15 dakikayı geçmişti bu şekilde kalalı, bana da afakanlar geliyordu, zamanımı çalıyordu sonuçta. Aklımdakilerinin gerçek olmasını istemiyorsa, bir an önce kendine gelmeli. Bizi akıllısı bulmaz ki böyle delisi bulur. Aklıma şahane bir fikir geldi.
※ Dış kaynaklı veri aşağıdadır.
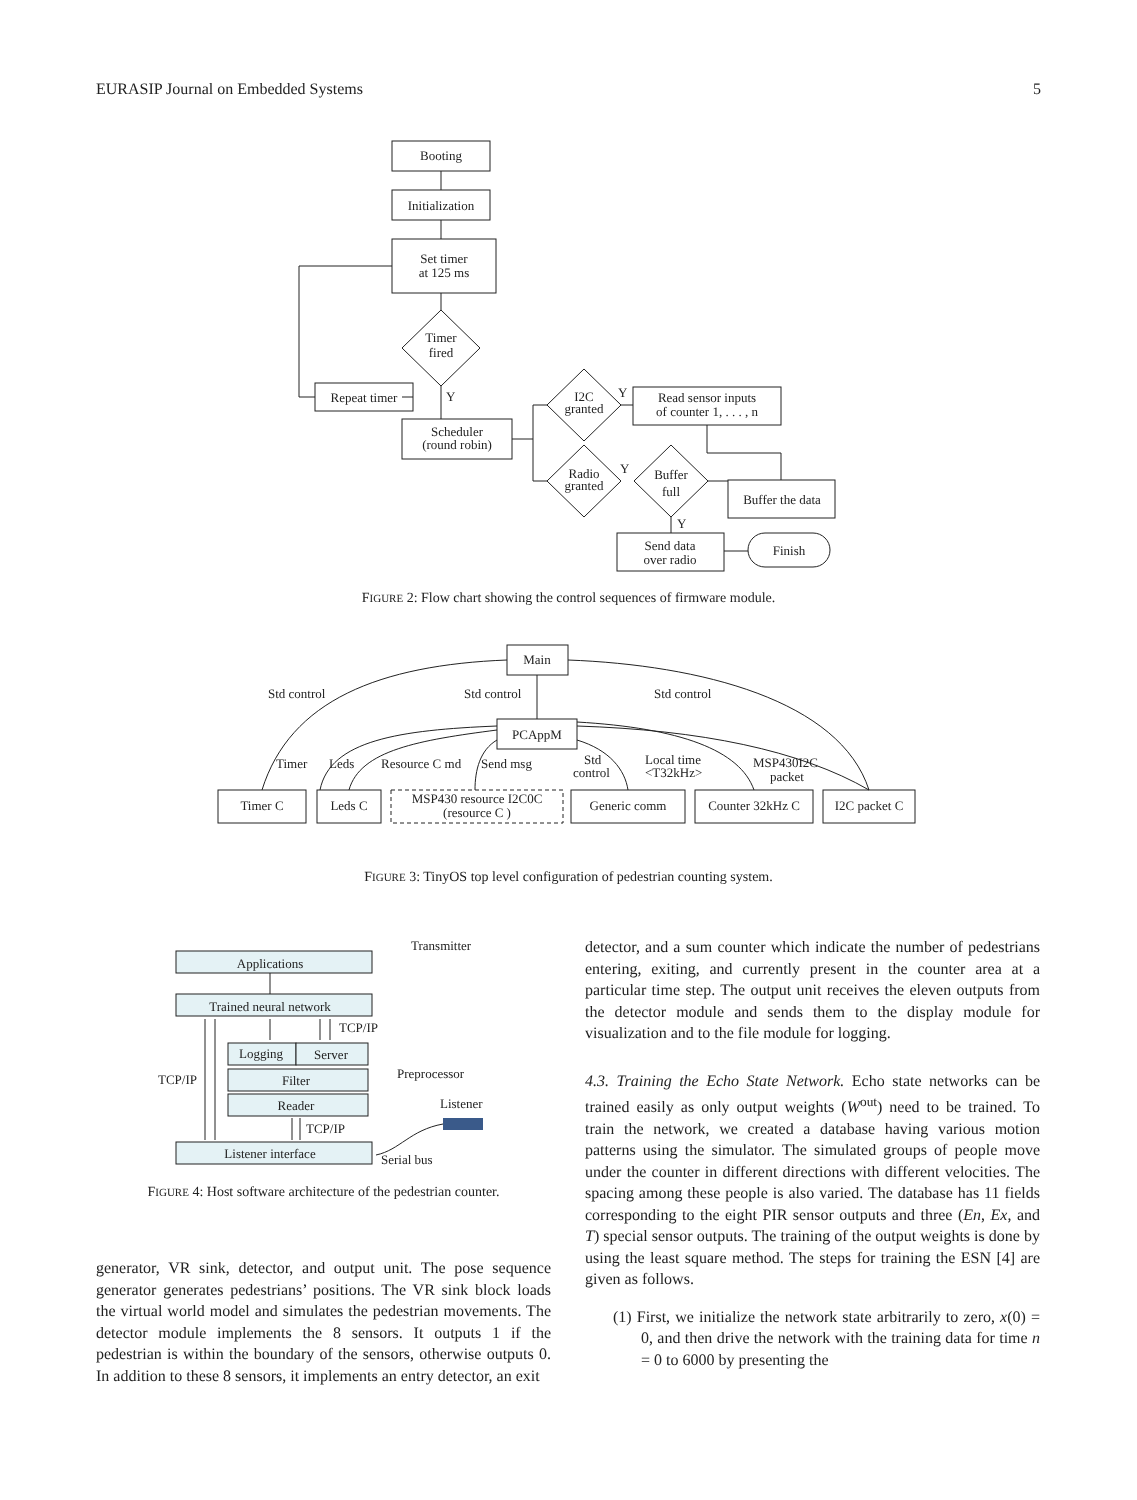EURASIP Journal on Embedded Systems 5
Booting
Initialization
Set timer
at 125 ms
Timer
fired
Repeat timer
Scheduler
(round robin)
I2C
granted
Radio
granted
Read sensor inputs
of counter 1, . . . , n
Buffer
full
Buffer the data
Send data
over radio
Finish
Y
Y
Y
Y
FIGURE 2: Flow chart showing the control sequences of firmware module.
Main
PCAppM
Timer C
Leds C
MSP430 resource I2C0C
(resource C )
Generic comm
Counter 32kHz C
I2C packet C
Std control
Std control
Std control
Timer
Leds
Resource C md
Send msg
Std
control
Local time
<T32kHz>
MSP430I2C
packet
FIGURE 3: TinyOS top level configuration of pedestrian counting system.
Applications
Trained neural network
Logging
Server
Filter
Reader
Listener interface
Transmitter
TCP/IP
Preprocessor
TCP/IP
Listener
TCP/IP
Serial bus
FIGURE 4: Host software architecture of the pedestrian counter.
generator, VR sink, detector, and output unit. The pose sequence generator generates pedestrians’ positions. The VR sink block loads the virtual world model and simulates the pedestrian movements. The detector module implements the 8 sensors. It outputs 1 if the pedestrian is within the boundary of the sensors, otherwise outputs 0. In addition to these 8 sensors, it implements an entry detector, an exit
detector, and a sum counter which indicate the number of pedestrians entering, exiting, and currently present in the counter area at a particular time step. The output unit receives the eleven outputs from the detector module and sends them to the display module for visualization and to the file module for logging.
4.3. Training the Echo State Network. Echo state networks can be trained easily as only output weights (W<sup>out</sup>) need to be trained. To train the network, we created a database having various motion patterns using the simulator. The simulated groups of people move under the counter in different directions with different velocities. The spacing among these people is also varied. The database has 11 fields corresponding to the eight PIR sensor outputs and three (En, Ex, and T) special sensor outputs. The training of the output weights is done by using the least square method. The steps for training the ESN [4] are given as follows.
(1) First, we initialize the network state arbitrarily to zero, x(0) = 0, and then drive the network with the training data for time n = 0 to 6000 by presenting the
Tabi bunun sonunda da kendimi metrelerce ileride bulabilirim, ama en azından ona vurmaktan daha iyiydi. Cesaretimi toplayıp, sesimi de kontrol ettikten sonra;  

- Çetinnn!! Kadını öldürüyorlar.

Diye bağırmaya başladım. Gülmekten kendimi alamıyordum, bunu neden daha önce düşünmemiştim. Akşam akşam bütün keyfimi yerine getirmişti, kahkahalarım gözyaşlarımla kardeş olmuştu. Saf Çetin. Bağırır bağırmaz; ayağa kalkıp koşmaya başladı. Koşarken bir yandan belindeki tabancasını çıkartıyordu, bir yandan da bana  ''Hani nerede ?'' diye soruyordu. Maymun gibi bir oraya bir buraya koşturup durmuştu. Kahkahalarımı duyunca ampulü kafasında yanmıştı, topuklarını sert sert yere vurarak yanıma geldi. Beni durdurabilene aşk olsun gülmekten içim dışıma çıkmıştı. Dibime kadar gelip kolumdan tutup ayağa kaldırdı. 

- Ne safmışsın sende be, hemen yedin.

Kahkahalarım, silahı karnımda hissedince birden bire kesilmişti. Kolumu hayvan gibi sıkıyordu, dejavu yaşar gibiydim. Ama  bu sefer gözyaşlarıma yenik düşmeyecektim. elimden geldiği kadar korkusuz bir tavırla gözlerinin içine baktım. Bu sefer gözlerime baktığında transa geçmemişti demek bir seferlikti yaşadığı.